An exact copy of every entry is required, minus the pictures.

========================================================================

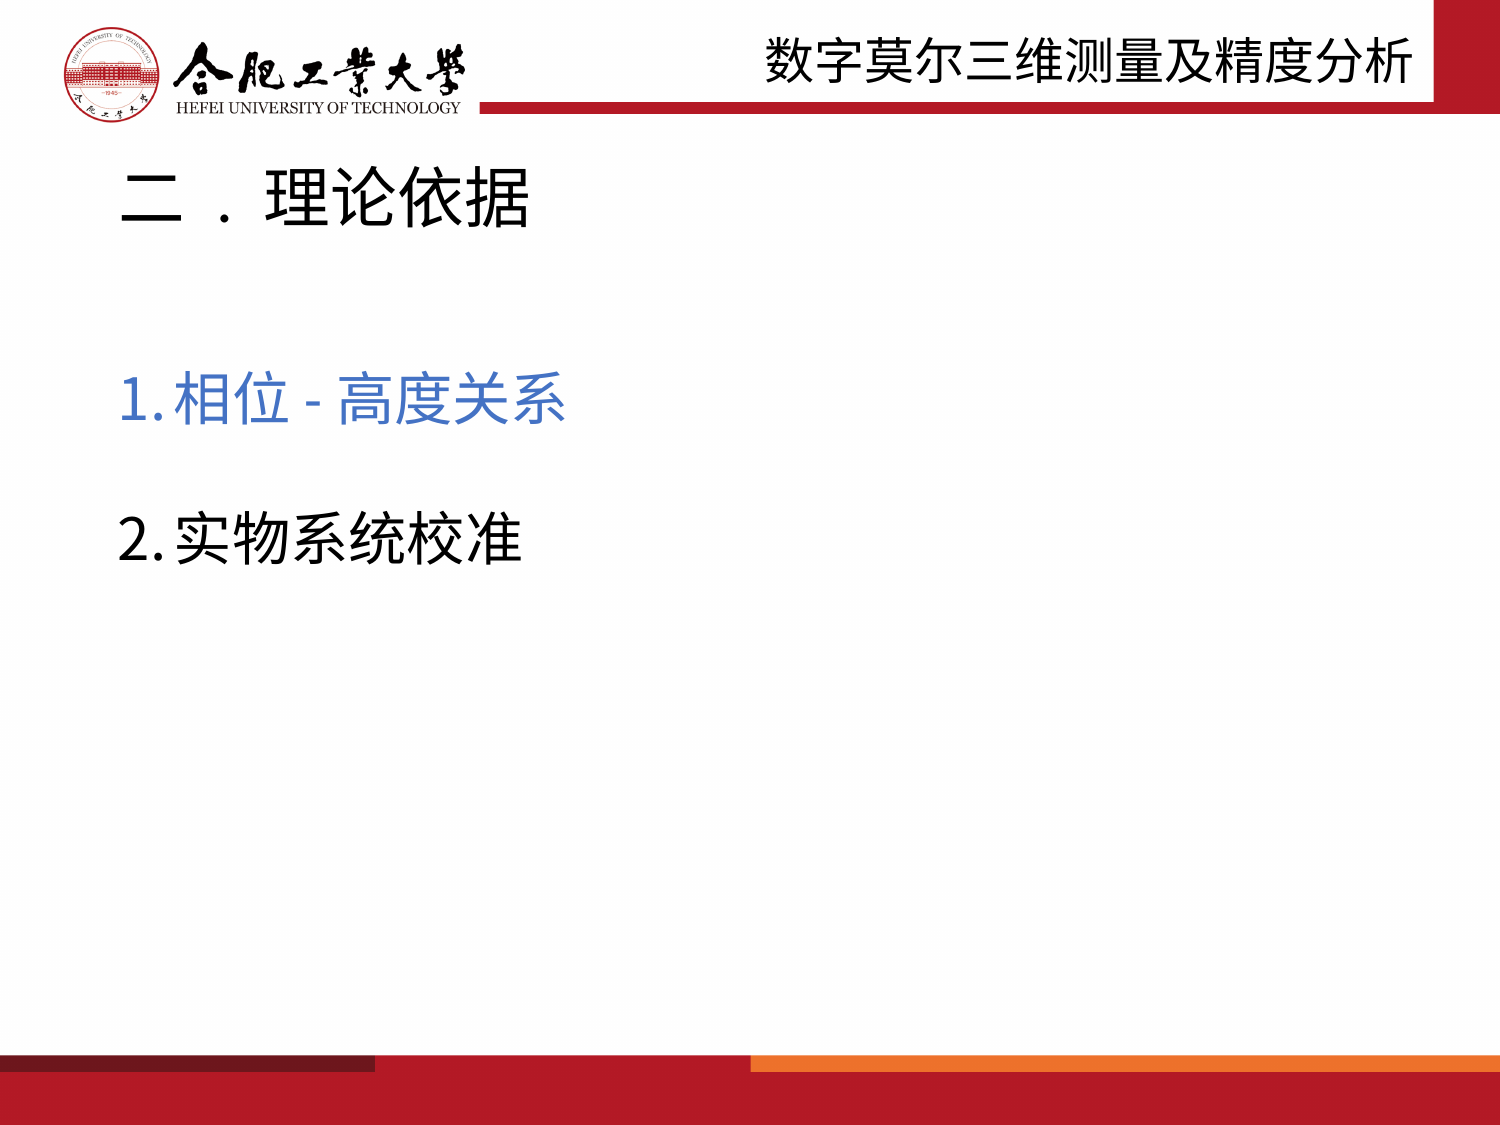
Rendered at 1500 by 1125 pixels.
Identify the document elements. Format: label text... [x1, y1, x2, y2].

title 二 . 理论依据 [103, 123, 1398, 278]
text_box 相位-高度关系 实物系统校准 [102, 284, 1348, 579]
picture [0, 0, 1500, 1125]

========================================================================

▶ _ANSWER TO THIS PROBLEM_
Rendered at 1500 by 1125 pixels.
Identify the document elements. Format: label text... [x1, y1, x2, y2].

title 二 . 理论依据 [103, 123, 1398, 278]
text_box 相位-高度关系 实物系统校准 [102, 284, 1348, 579]
picture [0, 0, 1500, 1125]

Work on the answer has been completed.